Je ne compte pas les années de carrière, mon meilleur album sera le prochain. Après, « Le monde perdu », c’est le titre d’une chanson qui parle d’un amour perdu. Un très joli texte de Miossec. Mais une fois élevé au titre d’album, je lui vois une multitude de significations. Mais j’y vois plutôt une innocence perdue, une enfance, quelques choses en rapport avec les années 70.

La tournée, c’est quelque chose qui me nourrit et me nourrira encore le plus longtemps possible. C’est là qu’on accumule la matière pour imaginer des albums.

Vous pensez déjà au prochain?

Non seulement, j’y pense mais je m’y mets. À chaque retour de tournée. C’est bien comme ça, la vie passe plus vite. (rires)

Vous avez aussi composé pour d’autres artistes comme Johnny Hallyday, Maurane, Miossec, Pagny. Ce sont des collaborations au long cours, non?

Ce n’est pas quelque chose que j’ai cherché à faire, en règle générale. Je n’ai pas un éditeur qui part à la chasse aux titres. Avec ces artistes, ce sont des relations particulières. On m’appelle. C’est très intéressant d’essayer de fabriquer le meilleur écrin pour quelqu’un. C’est quelque chose dont j’ai longtemps eu peur. Peut-être parce que j’avais peur d’y perdre. Mais quand j’ai fini de travailler avec quelqu’un, j’ai l’impression de savoir mieux qui je suis.

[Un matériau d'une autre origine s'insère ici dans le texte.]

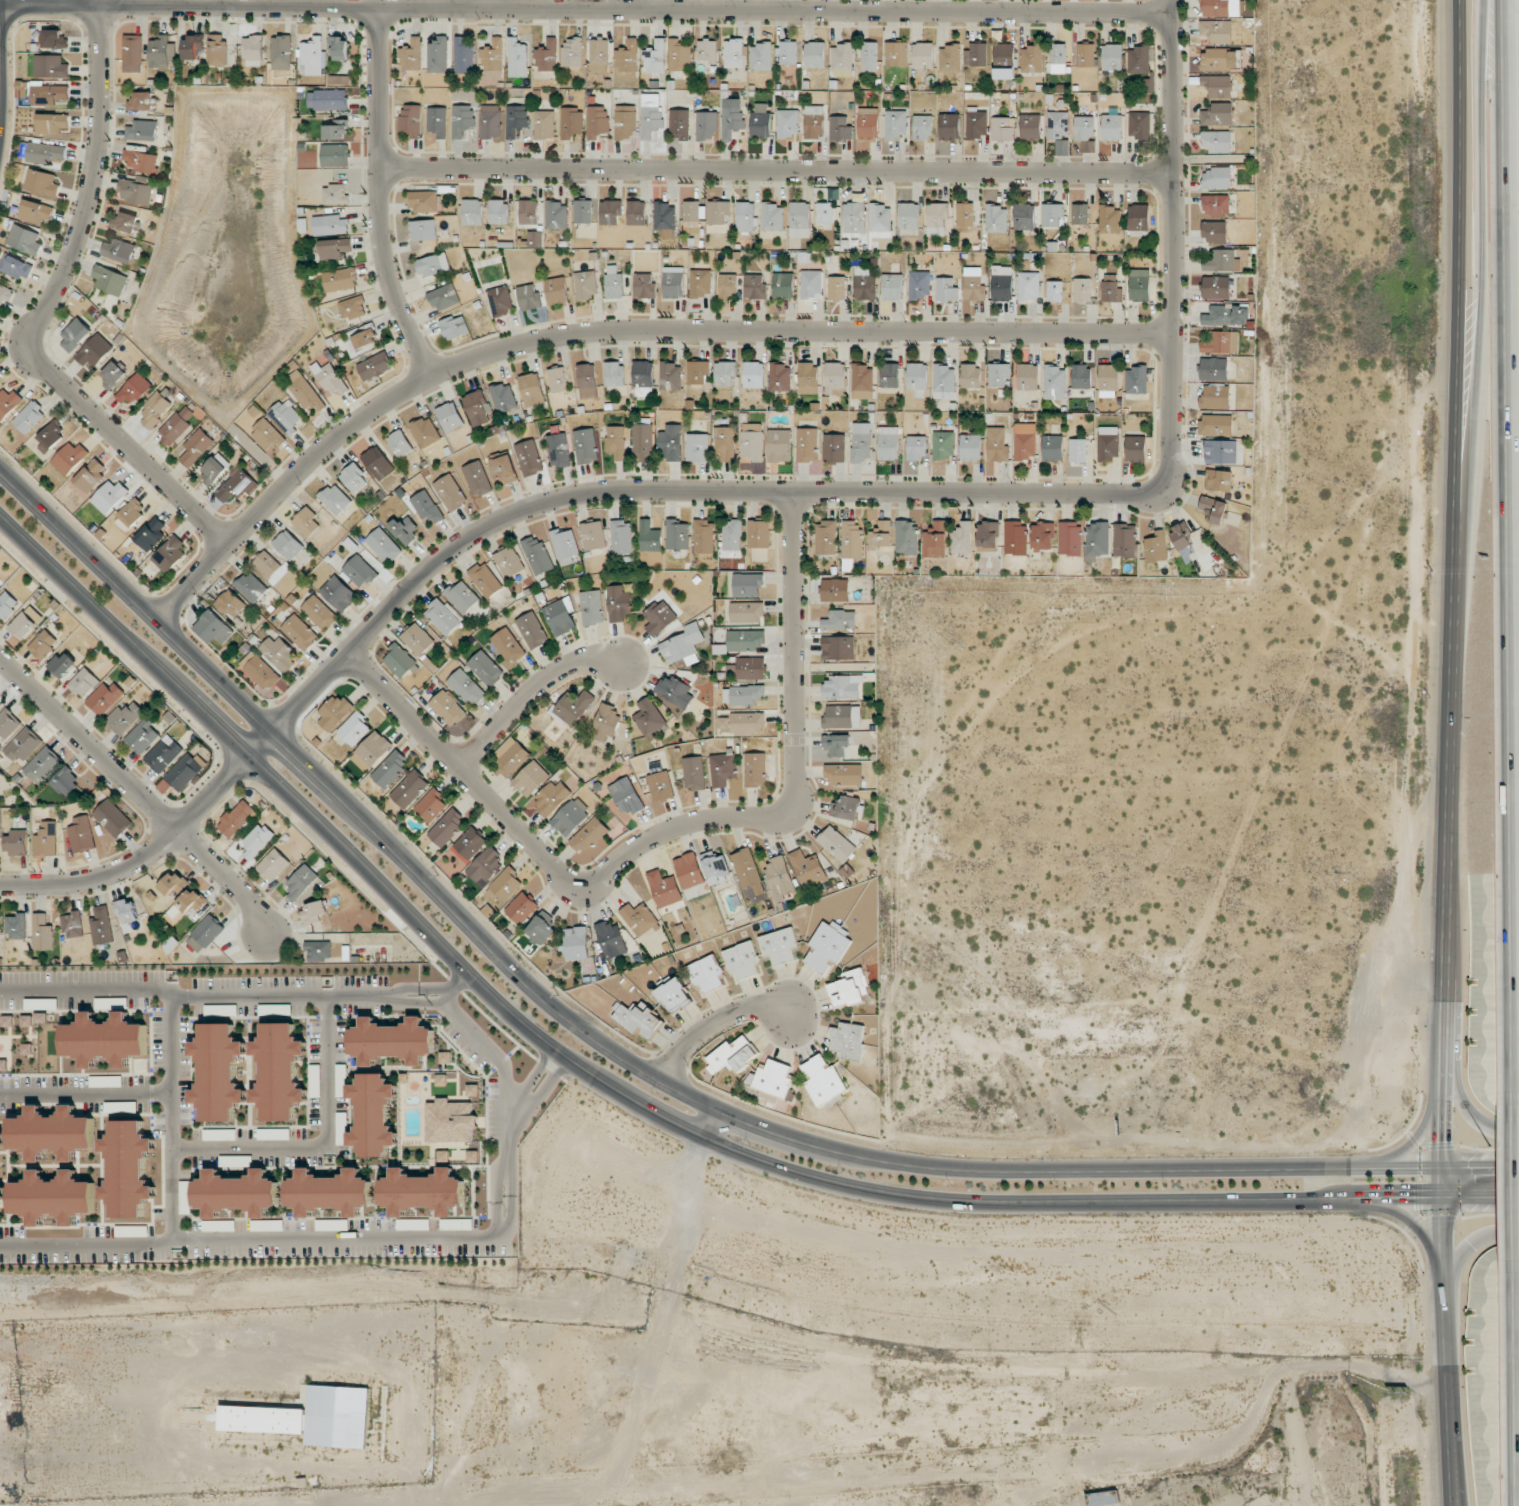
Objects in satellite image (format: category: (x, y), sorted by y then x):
road: (100, 3)
road: (489, 4)
building: (1220, 7)
road: (587, 9)
building: (1216, 31)
building: (54, 39)
building: (192, 47)
building: (339, 48)
building: (218, 50)
building: (707, 50)
building: (253, 51)
building: (572, 51)
building: (161, 52)
building: (281, 52)
building: (787, 52)
building: (897, 52)
building: (133, 53)
building: (734, 53)
building: (438, 54)
building: (976, 54)
building: (412, 55)
building: (599, 55)
building: (679, 55)
building: (815, 55)
building: (923, 55)
building: (1086, 55)
building: (463, 56)
building: (547, 56)
building: (627, 56)
building: (761, 56)
building: (869, 56)
building: (311, 57)
building: (655, 57)
building: (1112, 57)
building: (517, 58)
building: (1058, 58)
building: (493, 59)
building: (1032, 59)
building: (1219, 59)
building: (842, 60)
building: (1004, 60)
building: (1139, 60)
building: (50, 66)
building: (1149, 85)
building: (1218, 86)
building: (50, 95)
building: (327, 99)
building: (141, 101)
building: (1217, 115)
building: (731, 117)
building: (411, 120)
building: (462, 120)
building: (516, 120)
building: (437, 121)
building: (597, 121)
building: (651, 121)
building: (760, 121)
building: (490, 122)
building: (571, 122)
building: (625, 122)
building: (814, 122)
building: (52, 123)
building: (787, 123)
building: (868, 123)
building: (976, 123)
building: (544, 124)
building: (680, 124)
building: (896, 124)
building: (1058, 124)
building: (706, 125)
building: (1140, 125)
building: (923, 126)
building: (949, 126)
building: (335, 127)
building: (1030, 127)
building: (1112, 127)
building: (840, 128)
building: (1003, 128)
building: (142, 130)
building: (1085, 132)
building: (1216, 141)
building: (1062, 147)
building: (44, 152)
building: (334, 155)
building: (139, 160)
road: (778, 173)
building: (1216, 178)
building: (41, 184)
building: (135, 190)
building: (834, 193)
building: (335, 194)
road: (381, 198)
building: (424, 201)
building: (1216, 204)
building: (36, 211)
building: (498, 211)
building: (583, 211)
building: (610, 211)
building: (718, 211)
building: (473, 212)
building: (528, 212)
building: (825, 212)
building: (636, 213)
building: (1080, 213)
building: (965, 214)
building: (556, 215)
building: (854, 215)
building: (1053, 215)
building: (746, 216)
building: (909, 216)
building: (1024, 216)
building: (691, 217)
building: (772, 217)
building: (1138, 217)
building: (880, 218)
building: (665, 219)
building: (800, 219)
building: (937, 219)
building: (996, 219)
building: (1110, 219)
building: (126, 222)
building: (330, 224)
building: (423, 230)
building: (1214, 231)
road: (1174, 238)
building: (25, 239)
building: (535, 239)
building: (336, 248)
building: (118, 250)
building: (1222, 261)
building: (433, 265)
building: (16, 266)
building: (339, 279)
building: (110, 280)
building: (614, 282)
building: (673, 282)
building: (700, 283)
building: (973, 283)
building: (1002, 283)
building: (586, 284)
building: (811, 284)
building: (865, 284)
building: (919, 284)
building: (783, 285)
building: (1029, 285)
building: (1140, 285)
building: (645, 286)
building: (728, 286)
building: (755, 286)
building: (892, 287)
building: (1216, 287)
building: (837, 288)
building: (946, 289)
building: (1111, 289)
building: (557, 290)
building: (1082, 290)
building: (1054, 291)
building: (5, 294)
building: (444, 297)
building: (529, 297)
building: (501, 300)
building: (352, 308)
road: (1462, 313)
road: (1486, 314)
building: (1227, 315)
road: (43, 316)
building: (455, 327)
road: (615, 333)
building: (75, 335)
building: (364, 336)
building: (1221, 342)
building: (94, 350)
building: (374, 366)
building: (1214, 369)
building: (698, 372)
building: (614, 373)
building: (725, 373)
building: (754, 374)
building: (998, 374)
building: (113, 375)
building: (890, 375)
building: (670, 376)
building: (970, 376)
building: (1027, 376)
building: (1081, 376)
building: (780, 377)
building: (1108, 377)
building: (643, 378)
building: (807, 378)
building: (835, 378)
building: (917, 378)
building: (331, 379)
building: (557, 379)
building: (1137, 380)
building: (587, 381)
building: (862, 381)
building: (944, 382)
building: (1055, 383)
building: (134, 389)
building: (532, 390)
building: (503, 397)
building: (1215, 397)
building: (7, 403)
building: (477, 407)
building: (155, 409)
building: (450, 416)
building: (29, 417)
building: (287, 417)
building: (1216, 424)
building: (176, 425)
building: (425, 431)
building: (50, 436)
building: (268, 436)
building: (642, 439)
building: (1026, 440)
building: (752, 441)
building: (616, 442)
building: (861, 442)
building: (400, 443)
building: (670, 443)
building: (888, 443)
building: (1108, 443)
building: (724, 444)
building: (944, 444)
building: (997, 444)
building: (585, 445)
building: (779, 445)
building: (807, 445)
building: (196, 447)
building: (697, 447)
building: (834, 447)
building: (917, 447)
building: (971, 447)
building: (1052, 448)
building: (1135, 448)
building: (558, 449)
building: (1078, 451)
building: (1220, 451)
building: (69, 458)
building: (529, 458)
building: (378, 462)
building: (504, 468)
building: (215, 469)
building: (91, 476)
building: (353, 477)
building: (477, 478)
building: (1218, 480)
building: (237, 485)
building: (450, 492)
building: (109, 496)
building: (335, 499)
building: (426, 506)
building: (1214, 509)
building: (133, 512)
road: (520, 514)
building: (307, 522)
building: (405, 528)
building: (152, 533)
building: (677, 534)
building: (732, 534)
building: (759, 534)
building: (881, 535)
building: (1043, 535)
building: (593, 536)
building: (704, 536)
building: (988, 536)
building: (1181, 536)
building: (622, 537)
building: (650, 537)
building: (826, 537)
building: (906, 537)
building: (1015, 537)
building: (962, 538)
building: (1070, 538)
building: (852, 539)
building: (935, 540)
building: (1097, 540)
building: (1125, 540)
building: (288, 544)
building: (383, 545)
road: (1508, 546)
building: (1156, 547)
building: (170, 554)
building: (537, 554)
building: (509, 562)
building: (267, 564)
building: (360, 571)
building: (485, 579)
building: (747, 584)
building: (251, 587)
building: (835, 590)
building: (338, 593)
building: (462, 596)
building: (231, 603)
building: (619, 604)
building: (7, 605)
building: (591, 607)
building: (320, 612)
building: (746, 612)
building: (560, 616)
building: (442, 617)
building: (659, 617)
building: (840, 620)
building: (26, 622)
building: (213, 628)
building: (532, 630)
building: (299, 632)
building: (418, 639)
building: (745, 640)
building: (43, 644)
building: (683, 645)
building: (508, 646)
building: (838, 648)
building: (279, 653)
building: (400, 660)
building: (62, 665)
building: (486, 668)
building: (750, 668)
building: (260, 670)
building: (83, 682)
building: (467, 687)
building: (842, 687)
building: (674, 691)
road: (529, 693)
building: (742, 694)
building: (105, 698)
building: (0, 705)
building: (573, 707)
building: (448, 708)
building: (335, 713)
building: (125, 717)
building: (842, 717)
building: (650, 718)
building: (605, 723)
building: (742, 723)
building: (8, 724)
building: (354, 728)
building: (142, 736)
building: (836, 744)
building: (371, 751)
building: (164, 754)
building: (510, 755)
building: (43, 765)
building: (390, 768)
building: (722, 769)
building: (755, 769)
building: (184, 772)
building: (694, 773)
building: (843, 774)
building: (530, 778)
building: (65, 782)
building: (661, 786)
building: (410, 788)
road: (137, 796)
building: (627, 796)
building: (553, 797)
building: (431, 805)
building: (845, 808)
building: (570, 817)
building: (112, 818)
building: (236, 818)
building: (447, 827)
road: (674, 829)
building: (81, 835)
building: (589, 835)
building: (46, 839)
building: (257, 840)
building: (17, 843)
building: (470, 843)
building: (836, 844)
building: (273, 864)
building: (486, 864)
building: (807, 868)
building: (717, 869)
building: (689, 870)
building: (748, 875)
building: (779, 877)
building: (173, 883)
building: (300, 883)
building: (506, 884)
building: (664, 888)
building: (187, 904)
building: (521, 907)
building: (315, 911)
building: (639, 918)
building: (73, 924)
building: (102, 926)
building: (17, 927)
building: (542, 928)
building: (43, 932)
building: (205, 933)
building: (611, 939)
building: (576, 943)
building: (779, 945)
building: (827, 945)
building: (319, 951)
building: (742, 959)
building: (706, 973)
road: (456, 984)
building: (849, 988)
road: (419, 990)
building: (674, 994)
road: (194, 997)
road: (418, 1001)
building: (41, 1004)
building: (226, 1011)
building: (41, 1018)
building: (638, 1020)
building: (8, 1021)
building: (27, 1021)
road: (712, 1025)
building: (106, 1039)
building: (848, 1040)
building: (392, 1041)
building: (27, 1049)
building: (732, 1055)
road: (1445, 1057)
building: (4, 1065)
building: (280, 1071)
building: (219, 1072)
road: (328, 1072)
road: (505, 1073)
road: (649, 1073)
building: (772, 1078)
building: (341, 1080)
building: (441, 1080)
building: (823, 1080)
building: (106, 1081)
road: (531, 1081)
building: (473, 1090)
road: (538, 1097)
road: (1461, 1099)
building: (112, 1107)
road: (650, 1112)
building: (373, 1115)
road: (172, 1119)
building: (450, 1121)
road: (713, 1125)
building: (342, 1128)
building: (53, 1133)
building: (219, 1134)
building: (274, 1134)
traffic signals: (1445, 1138)
road: (1417, 1139)
building: (2, 1141)
road: (250, 1148)
building: (472, 1157)
building: (129, 1168)
traffic signals: (1477, 1170)
road: (1514, 1185)
building: (330, 1192)
building: (423, 1192)
building: (2, 1193)
building: (237, 1193)
building: (53, 1197)
building: (185, 1197)
traffic signals: (1410, 1201)
road: (499, 1202)
road: (509, 1207)
building: (412, 1224)
building: (267, 1225)
building: (332, 1225)
building: (132, 1231)
road: (1420, 1237)
road: (323, 1239)
road: (74, 1246)
road: (1469, 1247)
road: (1516, 1392)
building: (338, 1416)
building: (264, 1419)
road: (1453, 1496)
road: (1454, 1496)
building: (1103, 1498)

Mais, c’est un autre métier, je ne pense pas que les chansons que je fais pour d’autres m’iraient.

Ça tombe bien, vous avez de bien jolies chansons à vous, sur ce dernier album et on sera ravi de les entendre le 7 octobre au Reflektor de Liège, le 8 octobre au Théâtre 140 de Bruxelles dans le cadre du festival Francofaune et le 9 octobre au Foyau à Lustin (Namur). Merci beaucoup Daran!